The STEAMSHIP WILLIAM G. MATHER MUSEUM, once the flagship of the Cleveland-Cliffs fleet, later served as a floating museum operated by the GREAT LAKES HISTORICAL SOCIETY at Cleveland's NORTH COAST HARBOR. The Mather was built in 1925 in River Rouge, MI, by the Great Lakes Engineering Works for the Cleveland-Cliffs Steamship Co. (see CLEVELAND-CLIFFS IRON CO.). It was named for one of Cleveland's leading industrialists and philanthropists. The ship, with a length of 618' and a capacity of 14,000 long tons, was at one time one of the largest ships on the Great Lakes. It carried ore, coal, stone, and grain around the Great Lakes.
After active service and before being brought to Cleveland, the ship was laid up in Toledo's harbor. In 1987 Cleveland-Cliffs donated it, the last of their Great Lakes vessels, to the Great Lakes Historical Society. Under the Society's direction approx. $800,000 of work took place over the next 4 years to restore the ship as well as to convert the vessel into a floating ship museum and educational facility. In May 1991 the ship became North Coast Harbor's first permanent new attraction when it was docked at the E. 9th St. pier. At that time it was one of only 4 ore freighter museums on the Great Lakes.

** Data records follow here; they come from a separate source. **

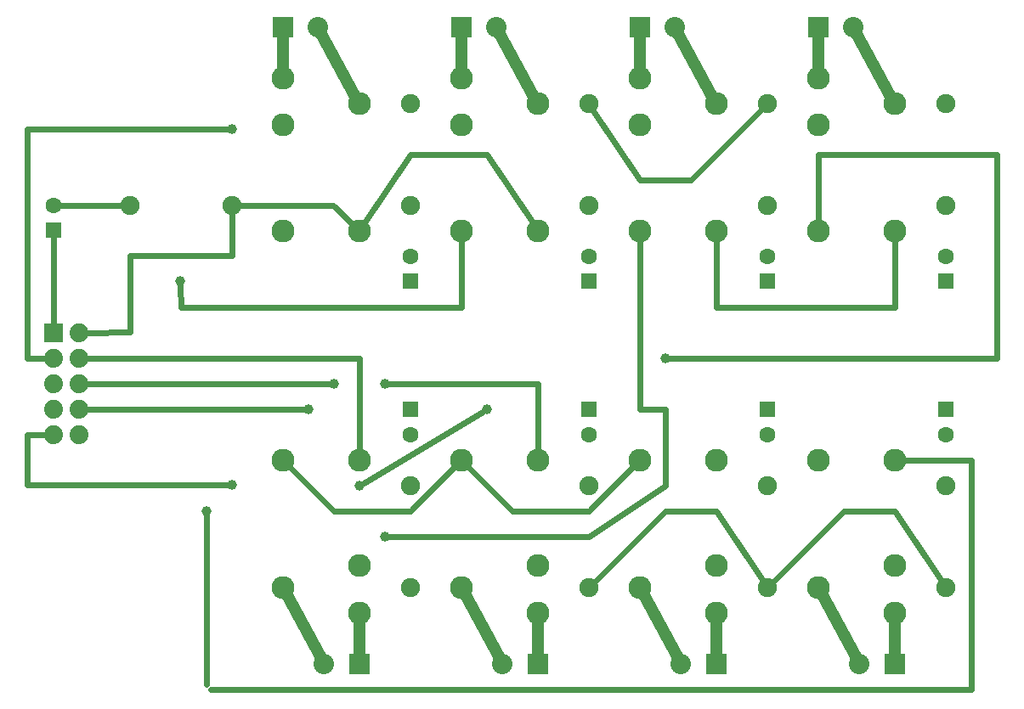
<source format=gbl>
G04 MADE WITH FRITZING*
G04 WWW.FRITZING.ORG*
G04 DOUBLE SIDED*
G04 HOLES PLATED*
G04 CONTOUR ON CENTER OF CONTOUR VECTOR*
%ASAXBY*%
%FSLAX23Y23*%
%MOIN*%
%OFA0B0*%
%SFA1.0B1.0*%
%ADD10C,0.080000*%
%ADD11C,0.062992*%
%ADD12C,0.075000*%
%ADD13C,0.039370*%
%ADD14C,0.074000*%
%ADD15C,0.090000*%
%ADD16R,0.080000X0.080000*%
%ADD17R,0.062992X0.062992*%
%ADD18R,0.074000X0.074000*%
%ADD19C,0.024000*%
%ADD20C,0.048000*%
%LNCOPPER0*%
G90*
G70*
G54D10*
X3161Y2742D03*
X3299Y2742D03*
X2461Y2742D03*
X2599Y2742D03*
X1761Y2742D03*
X1899Y2742D03*
X1061Y2742D03*
X1199Y2742D03*
G54D11*
X1561Y1744D03*
X1561Y1842D03*
X2261Y1744D03*
X2261Y1842D03*
X2961Y1744D03*
X2961Y1842D03*
X3661Y1744D03*
X3661Y1842D03*
X1561Y1240D03*
X1561Y1142D03*
X2261Y1240D03*
X2261Y1142D03*
X2961Y1240D03*
X2961Y1142D03*
X3661Y1240D03*
X3661Y1142D03*
G54D12*
X3661Y942D03*
X3661Y542D03*
X2961Y942D03*
X2961Y542D03*
X2261Y942D03*
X2261Y542D03*
X1561Y942D03*
X1561Y542D03*
X3661Y2442D03*
X3661Y2042D03*
X2961Y2442D03*
X2961Y2042D03*
X2261Y2442D03*
X2261Y2042D03*
X1561Y2442D03*
X1561Y2042D03*
G54D10*
X3461Y242D03*
X3324Y242D03*
X2761Y242D03*
X2624Y242D03*
X2061Y242D03*
X1924Y242D03*
X1361Y242D03*
X1224Y242D03*
G54D13*
X861Y2341D03*
X861Y943D03*
G54D12*
X861Y2042D03*
X461Y2042D03*
G54D11*
X161Y1944D03*
X161Y2042D03*
G54D14*
X261Y1542D03*
X261Y1442D03*
X261Y1342D03*
X261Y1242D03*
X261Y1142D03*
X161Y1542D03*
X161Y1442D03*
X161Y1342D03*
X161Y1242D03*
X161Y1142D03*
G54D15*
X1361Y2442D03*
X1061Y1942D03*
X1361Y1942D03*
X1061Y2542D03*
X1061Y2357D03*
X2061Y2442D03*
X1761Y1942D03*
X2061Y1942D03*
X1761Y2542D03*
X1761Y2357D03*
X3461Y2442D03*
X3161Y1942D03*
X3461Y1942D03*
X3161Y2542D03*
X3161Y2357D03*
X2761Y2442D03*
X2461Y1942D03*
X2761Y1942D03*
X2461Y2542D03*
X2461Y2357D03*
X1061Y542D03*
X1361Y1042D03*
X1061Y1042D03*
X1361Y442D03*
X1361Y627D03*
X1761Y542D03*
X2061Y1042D03*
X1761Y1042D03*
X2061Y442D03*
X2061Y627D03*
X2461Y542D03*
X2761Y1042D03*
X2461Y1042D03*
X2761Y442D03*
X2761Y627D03*
X3161Y542D03*
X3461Y1042D03*
X3161Y1042D03*
X3461Y442D03*
X3461Y627D03*
G54D13*
X660Y1743D03*
X1261Y1342D03*
X1461Y1342D03*
X1461Y742D03*
X1161Y1242D03*
X761Y842D03*
X1361Y942D03*
X1861Y1242D03*
X2561Y1442D03*
G54D16*
X3161Y2742D03*
X2461Y2742D03*
X1761Y2742D03*
X1061Y2742D03*
G54D17*
X1561Y1744D03*
X2261Y1744D03*
X2961Y1744D03*
X3661Y1744D03*
X1561Y1240D03*
X2261Y1240D03*
X2961Y1240D03*
X3661Y1240D03*
G54D16*
X3461Y242D03*
X2761Y242D03*
X2061Y242D03*
X1361Y242D03*
G54D17*
X161Y1944D03*
G54D18*
X161Y1542D03*
G54D19*
X1260Y2041D02*
X1335Y1968D01*
D02*
X890Y2042D02*
X1260Y2041D01*
D02*
X60Y1441D02*
X130Y1442D01*
D02*
X842Y2341D02*
X60Y2341D01*
D02*
X60Y2341D02*
X60Y1441D01*
D02*
X842Y943D02*
X60Y943D01*
D02*
X60Y943D02*
X60Y1141D01*
D02*
X60Y1141D02*
X130Y1142D01*
D02*
X861Y1843D02*
X462Y1843D01*
D02*
X462Y1843D02*
X462Y1543D01*
D02*
X861Y2013D02*
X861Y1843D01*
D02*
X462Y1543D02*
X292Y1542D01*
D02*
X161Y1917D02*
X161Y1573D01*
D02*
X433Y2042D02*
X188Y2042D01*
G54D20*
D02*
X1061Y2579D02*
X1061Y2711D01*
D02*
X1214Y2715D02*
X1344Y2474D01*
D02*
X1761Y2579D02*
X1761Y2711D01*
D02*
X1914Y2715D02*
X2044Y2474D01*
D02*
X2461Y2711D02*
X2461Y2579D01*
D02*
X2744Y2474D02*
X2614Y2715D01*
D02*
X3161Y2711D02*
X3161Y2579D01*
D02*
X3314Y2715D02*
X3444Y2474D01*
D02*
X1361Y273D02*
X1361Y405D01*
D02*
X1079Y510D02*
X1209Y269D01*
D02*
X2061Y273D02*
X2061Y405D01*
D02*
X1779Y510D02*
X1909Y269D01*
D02*
X2761Y405D02*
X2761Y273D01*
D02*
X2479Y510D02*
X2609Y269D01*
D02*
X3179Y510D02*
X3309Y269D01*
D02*
X3461Y273D02*
X3461Y405D01*
G54D19*
D02*
X2761Y1642D02*
X2761Y1905D01*
D02*
X3461Y1642D02*
X2761Y1642D01*
D02*
X3461Y1905D02*
X3461Y1642D01*
D02*
X1761Y1642D02*
X1761Y1905D01*
D02*
X661Y1642D02*
X1761Y1642D01*
D02*
X660Y1724D02*
X661Y1642D01*
D02*
X1361Y1442D02*
X1361Y1079D01*
D02*
X292Y1442D02*
X1361Y1442D01*
D02*
X2061Y1342D02*
X2061Y1079D01*
D02*
X1480Y1342D02*
X2061Y1342D01*
D02*
X292Y1342D02*
X1242Y1342D01*
D02*
X2561Y842D02*
X2282Y562D01*
D02*
X2761Y842D02*
X2561Y842D01*
D02*
X2945Y566D02*
X2761Y842D01*
D02*
X3261Y842D02*
X2982Y562D01*
D02*
X3645Y566D02*
X3461Y842D01*
D02*
X3461Y842D02*
X3261Y842D01*
D02*
X1961Y842D02*
X1787Y1016D01*
D02*
X2435Y1016D02*
X2261Y842D01*
D02*
X2261Y842D02*
X1961Y842D01*
D02*
X1261Y842D02*
X1087Y1016D01*
D02*
X1561Y842D02*
X1261Y842D01*
D02*
X1735Y1016D02*
X1561Y842D01*
D02*
X2461Y2142D02*
X2277Y2418D01*
D02*
X2661Y2142D02*
X2461Y2142D01*
D02*
X2941Y2422D02*
X2661Y2142D01*
D02*
X1480Y742D02*
X2261Y742D01*
D02*
X2261Y742D02*
X2561Y942D01*
D02*
X2561Y942D02*
X2561Y1242D01*
D02*
X2561Y1242D02*
X2461Y1242D01*
D02*
X2461Y1242D02*
X2461Y1905D01*
D02*
X1561Y2242D02*
X1382Y1973D01*
D02*
X1861Y2242D02*
X1561Y2242D01*
D02*
X2041Y1973D02*
X1861Y2242D01*
D02*
X292Y1242D02*
X1142Y1242D01*
D02*
X3761Y1042D02*
X3498Y1042D01*
D02*
X761Y823D02*
X761Y161D01*
D02*
X3761Y142D02*
X3761Y1042D01*
D02*
X780Y142D02*
X3761Y142D01*
D02*
X3161Y2242D02*
X3161Y1979D01*
D02*
X2580Y1442D02*
X3861Y1442D01*
D02*
X3861Y1442D02*
X3861Y2242D01*
D02*
X3861Y2242D02*
X3161Y2242D01*
D02*
X1378Y952D02*
X1845Y1232D01*
G04 End of Copper0*
M02*
</source>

In Sept. 1994 the Great Lakes Historical Society divested itself of the museum. Amid a groundswell of local support to keep the Mather in Cleveland, the Harbor Heritage Society was created to negotiate a new lease agreement with the city. Incorporated in June 1995, Harbor Heritage formally acquired the Mather on 22 July 1995, and in 1996 continued to oversee the Mather's ongoing restoration, promotion, and development as a historic vessel.
From 1995-2006, the Harbor Heritage Society owned and operated the Mather Museum. In 2005, the Mather was moved from its East Ninth Street Pier berth to a permanent berth on Dock 32, 800 feet due west and just north of the GREAT LAKES SCIENCE CENTER, officially becoming part of the center in 2006. In 2007, a permanent all-weather connector from the Science Center to the Mather was constructed to encourage visitors to visit both venues.